TOBACCO Jury: Make industry pay for cessation programs



An appeal likely will cause the case to drag on for years.
NEW ORLEANS (AP) -- A state court jury ordered the tobacco industry Friday to pay more than $590 million for nicotine patches, telephone hot lines, advertising and other programs to help Louisiana smokers kick the habit.
Legal experts believe the verdict marks the first time a jury has found that tobacco companies should pay for such programs.
"For the first time ever in this country, a jury has awarded a comprehensive smoking cessation program, not dollar damages," lawyer Joseph Bruno said. "Instead the jury approved what is needed to help those addicted to smoking."
Appeal
Tobacco lawyers said they would immediately appeal, and the case could drag on for years in the courts before Big Tobacco actually spends any money on the programs. The next and final phase of the trial will determine how the programs will run, but that portion cannot begin until appeals of Friday's ruling are complete.
The verdict by a jury in state civil district court in Orleans Parish covers hundreds of thousands of Louisiana residents who smoked before the mid-1990s, when the suit was filed. None of the smokers in the lawsuit can get individual damages.

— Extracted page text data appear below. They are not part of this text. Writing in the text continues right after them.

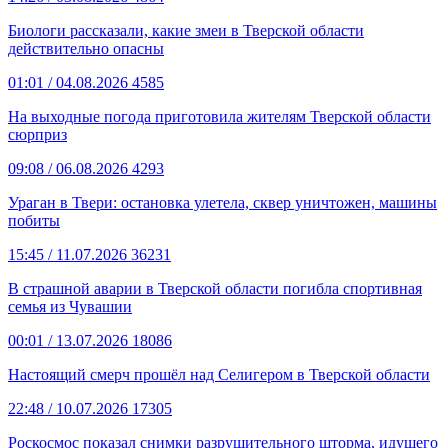
Биологи рассказали, какие змеи в Тверской области
действительно опасны
01:01
/ 04.08.2026
4585
На выходные погода приготовила жителям Тверской области
сюрприз
09:08
/ 06.08.2026
4293
Ураган в Твери: остановка улетела, сквер уничтожен, машины
побиты
15:45
/ 11.07.2026
36231
В страшной аварии в Тверской области погибла спортивная
семья из Чувашии
00:01
/ 13.07.2026
18086
Настоящий смерч прошёл над Селигером в Тверской области
22:48
/ 10.07.2026
17305
Роскосмос показал снимки разрушительного шторма, идущего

Lawyers for the smokers in the class-action lawsuit had wanted $1 billion for smoking cessation programs -- an amount tobacco lawyers deemed excessive. They said two to three years of programs, at up to $9 million a year, would give smokers time to get counseling and try various aids to quit smoking.
The lawsuit also had wanted the programs to last up to 25 years, but jurors set them at 10 years.
The verdict came in the second phase of a lengthy trial.
Deception
In July, the same jury found that cigarette makers had deceived the public with an addictive product and schemed to market cigarettes to children. It rejected calls for medical monitoring for present and former smokers, but said the industry should provide free smoking-cessation programs.
The current phase was to determine how much the industry should spend on the programs and what those programs should be. The third phase -- to determine how the programs will work -- will be held without the jury.
R.J. Reynolds attorney Phillip A. Wittmann said he would argue in an appeal that the case should have been halted before Friday's ruling.
"This case was certified as a class action to answer one question: Whether cigarettes and nicotine are defective products," Wittmann said. When jurors found that they were not defective, the case should have stopped there, he said.